Journey to Nowhere in Particular

“After a certain age most people are uncomfortable with new ideas. That certain age varies by person, but if you’re over fifty-five (mentally) you probably won’t enjoy this thought experiment. If you’re eighty going on thirty-five, you might like it. If you’re twenty-three, your odds of liking it are very good.”

This excerpt from God’s Debris: A Thought Experiment by Scott Adams, is pasted on the web site of one of the emergent churches in Pittsburgh, www.churchreincarnated.com. Standing alone at the top of the web page, the quote projects an edgy image and warns the viewer that this church is going to push the buttons of nearly everyone, and if you’re no longer mentally malleable, you might as well avoid the church altogether.

And what about the statement in its context? Adams, well known for his comic strip Dilbert, writes a fictional account of a young deliveryman drawn into a metaphysical journey by an old man he encountered while delivering a package. The dialogue that ensues is intended to lure the reader into a complex “thought experiment” about ultimate reality.

The quote above, in which the author introduces what the reader is about to encounter, exposes Scott Adams’ hubris, in imagining that he can toy with the deepest enigmas of life in such as way as to explode the shoddy thinking of the great philosophers and theologians who have preceded him. In a later book Adams pokes fun at himself with the title, Stick to Drawing Comics, Monkey Brain!: Cartoonist Ignores Helpful Advice. Did he know he was overreaching with his “thought experiment?”

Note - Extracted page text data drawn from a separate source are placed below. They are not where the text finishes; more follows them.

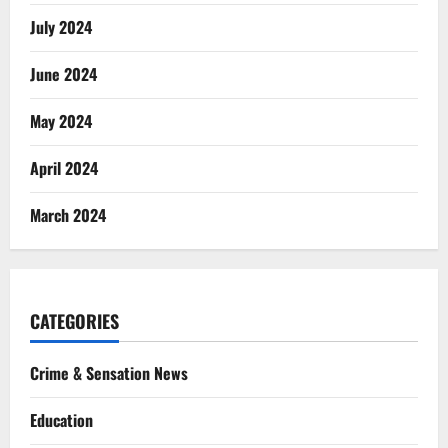
July 2024
June 2024
May 2024
April 2024
March 2024
CATEGORIES
Crime & Sensation News
Education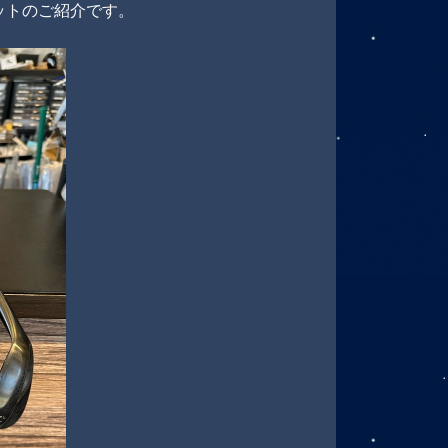
たセットのご紹介です。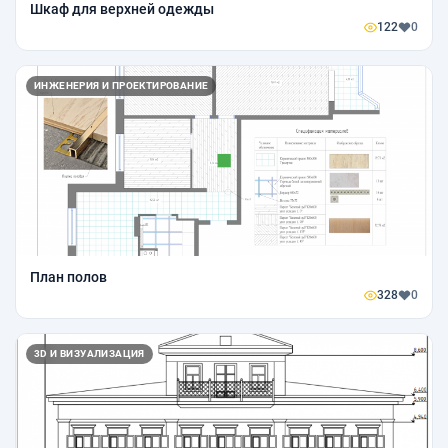
Шкаф для верхней одежды
122
0
ИНЖЕНЕРИЯ И ПРОЕКТИРОВАНИЕ
План полов
328
0
3D И ВИЗУАЛИЗАЦИЯ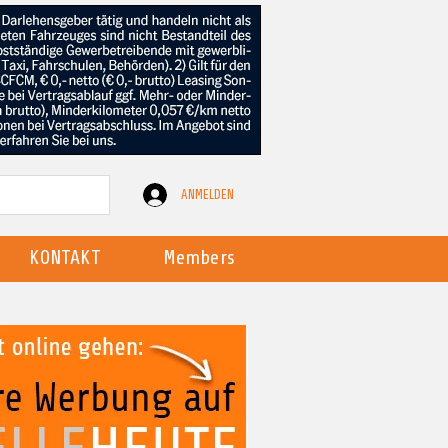
ANMELDEN
KONTAKT
Members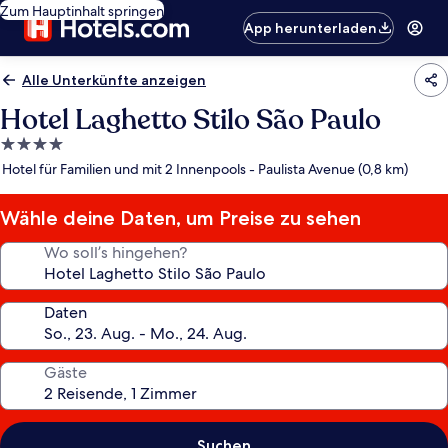
Zum Hauptinhalt springen
App herunterladen
Alle Unterkünfte anzeigen
Hotel Laghetto Stilo São Paulo
4.0-
Sterne-
Hotel für Familien und mit 2 Innenpools - Paulista Avenue (0,8 km)
Unterkunft
Wähle deine Daten, um Preise zu sehen
Wo soll’s hingehen?
Daten
Gäste
Suchen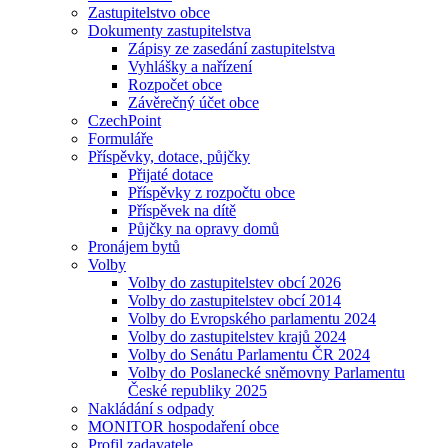
Zastupitelstvo obce
Dokumenty zastupitelstva
Zápisy ze zasedání zastupitelstva
Vyhlášky a nařízení
Rozpočet obce
Závěrečný účet obce
CzechPoint
Formuláře
Příspěvky, dotace, půjčky
Přijaté dotace
Příspěvky z rozpočtu obce
Příspěvek na dítě
Půjčky na opravy domů
Pronájem bytů
Volby
Volby do zastupitelstev obcí 2026
Volby do zastupitelstev obcí 2014
Volby do Evropského parlamentu 2024
Volby do zastupitelstev krajů 2024
Volby do Senátu Parlamentu ČR 2024
Volby do Poslanecké sněmovny Parlamentu
České republiky 2025
Nakládání s odpady
MONITOR hospodaření obce
Profil zadavatele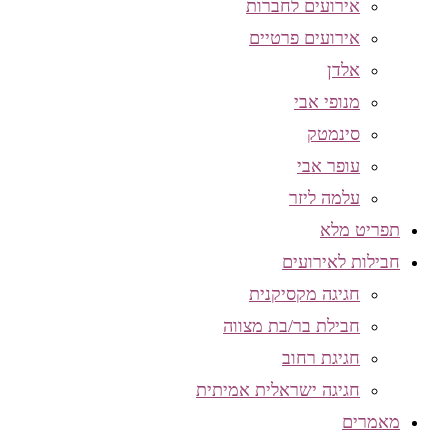
אירועים לחברות
אירועים פרטיים
אלדן
מנופי אבי
סינמטק
עופר אבי
עלמה ליזר
תפריט מלא
חבילות לאירועים
חגיגה מקסיקנית
חבילת בר/בת מצווה
חגיגת רחוב
חגיגה ישראלית אמיתית
מאמרים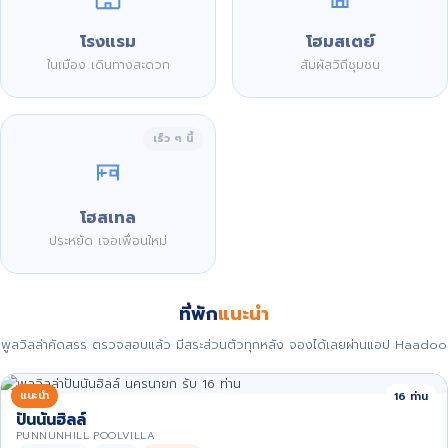
โรงแรม
โฮมสเตย์
ในเมือง เดินทางสะดวก
สัมผัสวิถีชุมชน
เร็ว ๆ นี้
โฮสเทล
ประหยัด เจอเพื่อนใหม่
ที่พัก
แนะนำ
พูลวิลล่าคัดสรร ตรวจสอบแล้ว มีสระส่วนตัวทุกหลัง จองได้เลยผ่านแอป Haadoo
แนะนำ
16 ท่าน
ปันนันฮิลล์
PUNNUNHILL POOLVILLA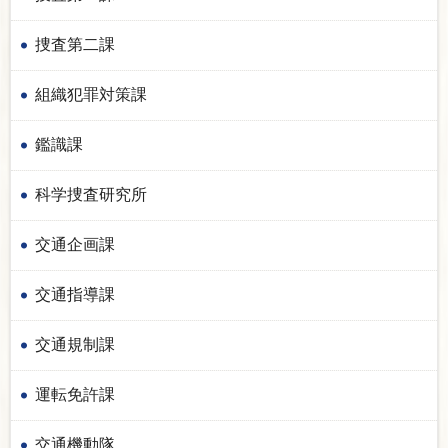
捜査第二課
組織犯罪対策課
鑑識課
科学捜査研究所
交通企画課
交通指導課
交通規制課
運転免許課
交通機動隊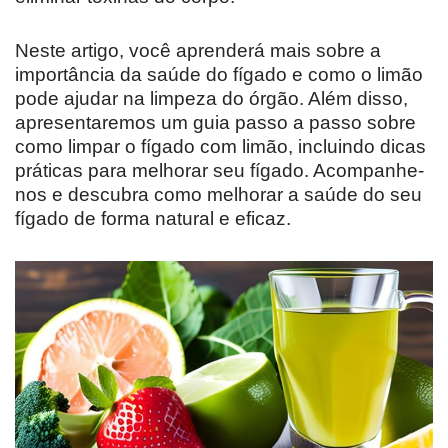
Neste artigo, você aprenderá mais sobre a
importância da saúde do fígado e como o limão
pode ajudar na limpeza do órgão. Além disso,
apresentaremos um guia passo a passo sobre
como limpar o fígado com limão, incluindo dicas
práticas para melhorar seu fígado. Acompanhe-
nos e descubra como melhorar a saúde do seu
fígado de forma natural e eficaz.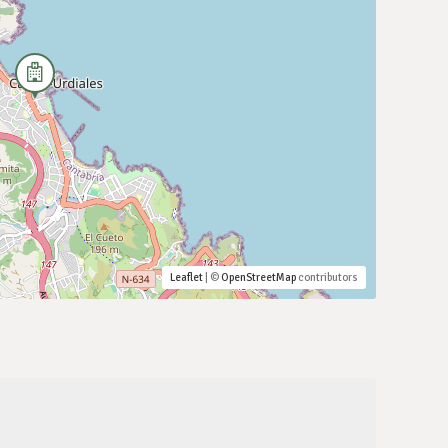
Leaflet
| ©
OpenStreetMap
contributors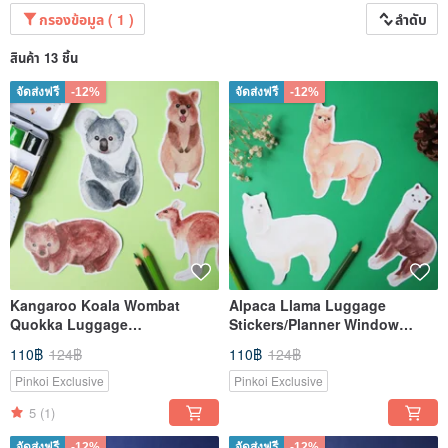
กรองข้อมูล ( 1 )
ลำดับ
สินค้า 13 ชิ้น
จัดส่งฟรี
-12%
จัดส่งฟรี
-12%
Kangaroo Koala Wombat
Alpaca Llama Luggage
Quokka Luggage
Stickers/Planner Window
Stickers/Planner Window
Laptop
110฿
124฿
110฿
124฿
Laptop
Pinkoi Exclusive
Pinkoi Exclusive
5
(1)
จัดส่งฟรี
-12%
จัดส่งฟรี
-12%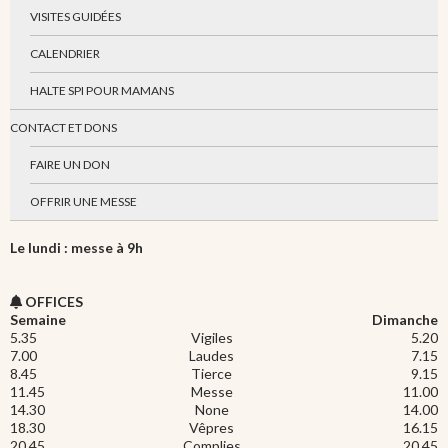
VISITES GUIDÉES
CALENDRIER
HALTE SPI POUR MAMANS
CONTACT ET DONS
FAIRE UN DON
OFFRIR UNE MESSE
Le lundi : messe à 9h
OFFICES
Semaine
Dimanche
5.35
Vigiles
5.20
7.00
Laudes
7.15
8.45
Tierce
9.15
11.45
Messe
11.00
14.30
None
14.00
18.30
Vêpres
16.15
20.45
Complies
20.45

Adams knows his market, however. In soliciting twenty-somethings, he is pretty sure he can get away with a postmodern presentation of reality that, while slippery with the truth, is appealing in its ambiguity. I’m finding a lot of that in the emergent churches: slipperiness and ambiguity. Nobody is going to disagree with what is presented because it is generic and generous (I hear the word generous a lot), and besides, no one who attends is in the mood for precision of thought, anyway.